If you thought that being happy is just new-age nonsense, then it’s time to seriously reconsider because here’s some hard evidence.
The Science of Happiness
In New York, researchers closely examined 15 studies involving 229,391 participants over a span of 14 years.
And the data shows that happy people are less likely to experience heart attacks and strokes than their “moodier” counterparts. And the happy ones also tend to live longer.
The lighter-hearted people are 35% less likely to have heart attacks and strokes, and 14% less likely to die from any other reason.
The results speak volumes about how your mindset directly affects your physical health and well-being.
Happy Mind, Healthy Body
Dr Alan Rozanski, lead author of the study and a researcher at the Icahn School of Medicine at Mount Sinai in New York City explains that optimists tend to have better health habits that help them to live longer.
For example, they tend to eat healthier, exercise more, smoke less or avoid smoking completely. They are also better able to cope with health issues and are more proactive about their health. They are able to manage tough times without turning to unhealthy habits.
Pessimism, on the other hand, tends to take a toll on the body in the form of bodily inflammation and metabolic abnormalities that can lead to shorter lifespans.
While many studies over the years have proven that stress and mood disorders lead to a higher risk of heart disease, the new study offers fresh proof on how someone’s mental outlook can directly affect heart health.
“Optimism has long been linked to better performance in school and in such jobs as sales, sports, political endeavours and social relationships, but it’s also an important health issue that has not been well-studied until now,” said Dr Rozanski.
10 of the studies analysed focused on the link between optimism and ailments like heart attacks and strokes, while the other 9 analysed deaths from all causes.
Participants were assessed based on Life Orientation Tests, a questionnaire with 6 standard questions regarding their thoughts about the future.

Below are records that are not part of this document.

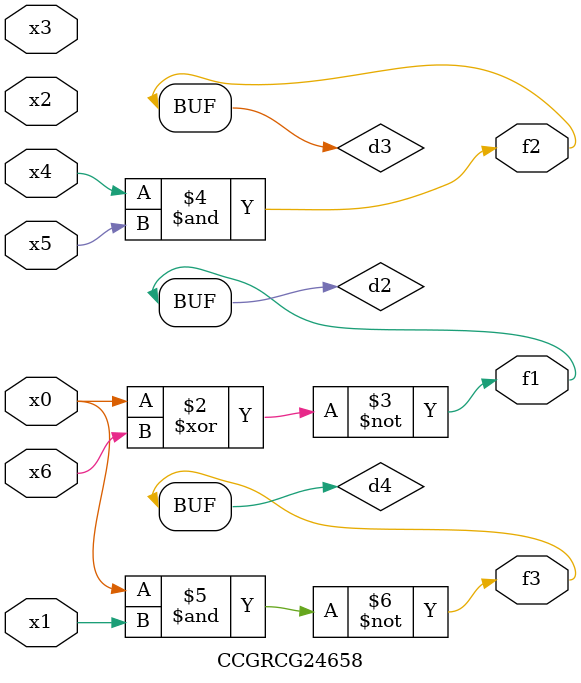
<source format=v>
module CCGRCG24658(
	input x0, x1, x2, x3, x4, x5, x6,
	output f1, f2, f3
);

	wire d1, d2, d3, d4;

	nor (d1, x0);
	xnor (d2, x0, x6);
	and (d3, x4, x5);
	nand (d4, x0, x1);
	assign f1 = d2;
	assign f2 = d3;
	assign f3 = d4;
endmodule

</source>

Questions were also asked about whether the participants expected the best, even during uncertain times, or whether they expected problems to go their way.

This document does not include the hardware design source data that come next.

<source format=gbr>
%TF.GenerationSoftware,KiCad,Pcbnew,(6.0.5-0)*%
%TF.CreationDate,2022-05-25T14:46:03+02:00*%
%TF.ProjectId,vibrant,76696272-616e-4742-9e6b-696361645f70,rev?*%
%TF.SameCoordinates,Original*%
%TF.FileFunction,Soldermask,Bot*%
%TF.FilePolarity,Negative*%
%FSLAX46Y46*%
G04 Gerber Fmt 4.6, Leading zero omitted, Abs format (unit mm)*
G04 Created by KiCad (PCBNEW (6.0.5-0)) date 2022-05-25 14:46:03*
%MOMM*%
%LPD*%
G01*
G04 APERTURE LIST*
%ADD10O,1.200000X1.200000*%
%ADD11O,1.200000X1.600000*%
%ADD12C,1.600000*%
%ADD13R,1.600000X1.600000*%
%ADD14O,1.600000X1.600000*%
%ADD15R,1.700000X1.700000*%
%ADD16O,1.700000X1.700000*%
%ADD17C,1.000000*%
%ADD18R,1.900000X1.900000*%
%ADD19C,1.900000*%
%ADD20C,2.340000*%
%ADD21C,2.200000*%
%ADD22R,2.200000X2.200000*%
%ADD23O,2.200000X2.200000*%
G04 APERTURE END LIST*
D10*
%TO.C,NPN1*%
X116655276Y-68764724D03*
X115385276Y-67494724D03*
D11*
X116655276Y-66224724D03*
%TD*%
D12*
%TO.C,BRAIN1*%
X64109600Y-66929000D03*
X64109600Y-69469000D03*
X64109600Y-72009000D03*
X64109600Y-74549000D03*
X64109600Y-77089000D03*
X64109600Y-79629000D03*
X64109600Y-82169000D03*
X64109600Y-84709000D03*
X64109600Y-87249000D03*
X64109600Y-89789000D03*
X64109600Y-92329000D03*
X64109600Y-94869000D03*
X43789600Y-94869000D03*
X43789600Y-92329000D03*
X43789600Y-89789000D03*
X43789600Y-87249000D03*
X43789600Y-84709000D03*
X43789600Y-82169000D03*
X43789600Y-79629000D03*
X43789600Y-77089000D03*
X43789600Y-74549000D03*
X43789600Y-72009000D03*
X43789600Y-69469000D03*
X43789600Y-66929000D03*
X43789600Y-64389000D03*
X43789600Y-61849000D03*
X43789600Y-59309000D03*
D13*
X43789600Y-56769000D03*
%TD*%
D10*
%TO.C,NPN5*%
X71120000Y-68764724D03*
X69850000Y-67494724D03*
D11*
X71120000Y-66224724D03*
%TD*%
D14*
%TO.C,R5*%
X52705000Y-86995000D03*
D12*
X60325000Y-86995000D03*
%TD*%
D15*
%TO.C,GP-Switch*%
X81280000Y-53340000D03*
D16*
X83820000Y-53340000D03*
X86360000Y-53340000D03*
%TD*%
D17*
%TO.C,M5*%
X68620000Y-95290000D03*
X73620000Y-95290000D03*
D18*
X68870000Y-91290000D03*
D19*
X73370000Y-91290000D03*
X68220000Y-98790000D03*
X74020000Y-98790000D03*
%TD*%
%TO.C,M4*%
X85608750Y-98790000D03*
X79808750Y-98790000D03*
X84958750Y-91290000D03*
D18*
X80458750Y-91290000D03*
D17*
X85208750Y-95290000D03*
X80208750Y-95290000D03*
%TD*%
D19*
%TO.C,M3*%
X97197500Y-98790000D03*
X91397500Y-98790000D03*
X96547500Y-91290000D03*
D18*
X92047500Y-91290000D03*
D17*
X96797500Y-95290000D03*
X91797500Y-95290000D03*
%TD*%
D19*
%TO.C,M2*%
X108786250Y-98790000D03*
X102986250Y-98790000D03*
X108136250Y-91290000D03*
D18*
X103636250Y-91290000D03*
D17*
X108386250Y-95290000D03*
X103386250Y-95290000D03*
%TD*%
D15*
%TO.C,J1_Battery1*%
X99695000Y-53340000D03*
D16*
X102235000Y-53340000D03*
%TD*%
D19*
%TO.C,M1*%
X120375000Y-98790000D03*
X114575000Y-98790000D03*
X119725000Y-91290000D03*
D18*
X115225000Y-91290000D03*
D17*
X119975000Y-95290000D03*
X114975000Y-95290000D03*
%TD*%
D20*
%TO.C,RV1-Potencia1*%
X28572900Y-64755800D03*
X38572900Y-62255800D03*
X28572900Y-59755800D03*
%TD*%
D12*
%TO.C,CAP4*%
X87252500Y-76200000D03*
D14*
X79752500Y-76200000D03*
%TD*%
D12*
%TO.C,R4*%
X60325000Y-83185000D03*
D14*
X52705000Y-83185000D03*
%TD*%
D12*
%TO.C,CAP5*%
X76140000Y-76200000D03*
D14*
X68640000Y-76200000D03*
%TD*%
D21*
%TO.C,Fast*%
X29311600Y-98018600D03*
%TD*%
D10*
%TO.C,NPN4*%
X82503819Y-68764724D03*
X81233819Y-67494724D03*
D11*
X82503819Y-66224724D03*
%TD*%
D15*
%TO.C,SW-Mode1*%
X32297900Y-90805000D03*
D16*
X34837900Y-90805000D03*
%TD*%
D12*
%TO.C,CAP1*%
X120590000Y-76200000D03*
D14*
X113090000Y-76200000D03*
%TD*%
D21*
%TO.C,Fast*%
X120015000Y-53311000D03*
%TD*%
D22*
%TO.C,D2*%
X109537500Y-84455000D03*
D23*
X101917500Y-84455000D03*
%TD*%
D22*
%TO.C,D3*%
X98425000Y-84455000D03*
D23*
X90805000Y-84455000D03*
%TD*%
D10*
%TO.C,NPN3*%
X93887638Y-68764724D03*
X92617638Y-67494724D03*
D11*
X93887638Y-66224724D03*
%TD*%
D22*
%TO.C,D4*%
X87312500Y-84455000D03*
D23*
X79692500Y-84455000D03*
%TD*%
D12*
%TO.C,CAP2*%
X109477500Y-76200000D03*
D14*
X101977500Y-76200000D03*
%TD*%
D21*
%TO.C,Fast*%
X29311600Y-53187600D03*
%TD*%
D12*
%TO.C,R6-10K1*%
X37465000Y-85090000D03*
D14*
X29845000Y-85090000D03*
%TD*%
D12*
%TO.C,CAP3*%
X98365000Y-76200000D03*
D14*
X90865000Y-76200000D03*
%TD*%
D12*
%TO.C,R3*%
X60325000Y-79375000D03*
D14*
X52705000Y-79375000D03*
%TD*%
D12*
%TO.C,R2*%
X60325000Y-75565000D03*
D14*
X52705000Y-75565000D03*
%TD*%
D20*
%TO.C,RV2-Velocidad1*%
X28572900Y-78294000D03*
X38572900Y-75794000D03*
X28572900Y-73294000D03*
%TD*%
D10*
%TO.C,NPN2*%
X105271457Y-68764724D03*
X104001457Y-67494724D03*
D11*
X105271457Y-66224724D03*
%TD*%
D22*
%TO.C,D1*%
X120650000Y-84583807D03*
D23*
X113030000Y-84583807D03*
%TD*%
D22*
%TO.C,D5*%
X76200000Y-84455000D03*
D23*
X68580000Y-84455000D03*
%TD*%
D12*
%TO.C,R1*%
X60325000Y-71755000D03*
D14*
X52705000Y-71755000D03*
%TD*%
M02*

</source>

Other risk factors like depression and inactivity were also taken into account.
Dr Jeff Huffman, Director of the Cardiac Psychiatry Research Program at the Massachusetts General Hospital in Boston explained that it is still not clear whether optimism can be adopted by a person, or whether they are born with it.

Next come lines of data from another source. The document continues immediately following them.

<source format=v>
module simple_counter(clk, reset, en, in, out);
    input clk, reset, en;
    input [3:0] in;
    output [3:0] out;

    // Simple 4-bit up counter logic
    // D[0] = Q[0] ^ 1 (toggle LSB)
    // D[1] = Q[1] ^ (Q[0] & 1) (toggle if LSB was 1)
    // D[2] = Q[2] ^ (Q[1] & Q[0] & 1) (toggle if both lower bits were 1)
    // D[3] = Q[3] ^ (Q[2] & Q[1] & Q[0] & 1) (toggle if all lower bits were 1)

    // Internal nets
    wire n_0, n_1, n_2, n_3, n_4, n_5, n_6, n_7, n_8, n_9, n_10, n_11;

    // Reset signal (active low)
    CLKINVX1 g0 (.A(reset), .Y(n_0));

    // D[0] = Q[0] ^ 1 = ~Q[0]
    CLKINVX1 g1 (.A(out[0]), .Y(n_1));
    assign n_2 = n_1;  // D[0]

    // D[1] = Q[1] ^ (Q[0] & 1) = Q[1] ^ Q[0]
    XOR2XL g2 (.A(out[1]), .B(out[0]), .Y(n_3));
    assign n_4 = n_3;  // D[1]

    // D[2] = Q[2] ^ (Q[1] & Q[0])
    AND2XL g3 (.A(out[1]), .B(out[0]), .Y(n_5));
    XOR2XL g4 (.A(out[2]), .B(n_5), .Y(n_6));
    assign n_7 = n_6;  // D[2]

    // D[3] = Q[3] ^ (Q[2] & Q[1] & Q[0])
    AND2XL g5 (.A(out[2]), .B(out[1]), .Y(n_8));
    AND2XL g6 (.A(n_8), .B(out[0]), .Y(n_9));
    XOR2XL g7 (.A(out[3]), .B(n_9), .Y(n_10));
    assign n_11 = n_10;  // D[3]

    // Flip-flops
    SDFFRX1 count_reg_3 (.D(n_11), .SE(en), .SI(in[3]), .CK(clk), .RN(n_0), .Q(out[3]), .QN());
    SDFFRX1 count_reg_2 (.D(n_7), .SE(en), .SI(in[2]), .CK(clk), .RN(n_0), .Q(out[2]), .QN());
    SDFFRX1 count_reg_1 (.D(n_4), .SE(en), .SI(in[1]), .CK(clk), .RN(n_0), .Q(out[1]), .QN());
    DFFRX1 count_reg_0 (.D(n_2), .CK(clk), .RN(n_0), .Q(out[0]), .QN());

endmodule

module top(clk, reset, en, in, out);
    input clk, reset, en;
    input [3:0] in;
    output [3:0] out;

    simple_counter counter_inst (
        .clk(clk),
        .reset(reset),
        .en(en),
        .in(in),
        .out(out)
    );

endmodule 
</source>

Increasing Evidence of Link Between Happiness and Good Health
“There is increasing evidence that positive psychology programmes that help people to cultivate skills in experiencing positive emotions might indeed work,” Dr Huffman wrote.
“These programmes train people to imagine a better future, to savour positive things when they happen, and to use their strengths when taking on a challenge,” he added.
Find Joy With Others
So, how can you be happy and live longer?
Register at Meetup.com and look for “laughter therapy”. Or join activities that make you happy like movie outings, adventure trips and much more. You really don’t have to be lonely and sad if you force yourself to go out and socialize.
Netflix can only keep you entertained for so long.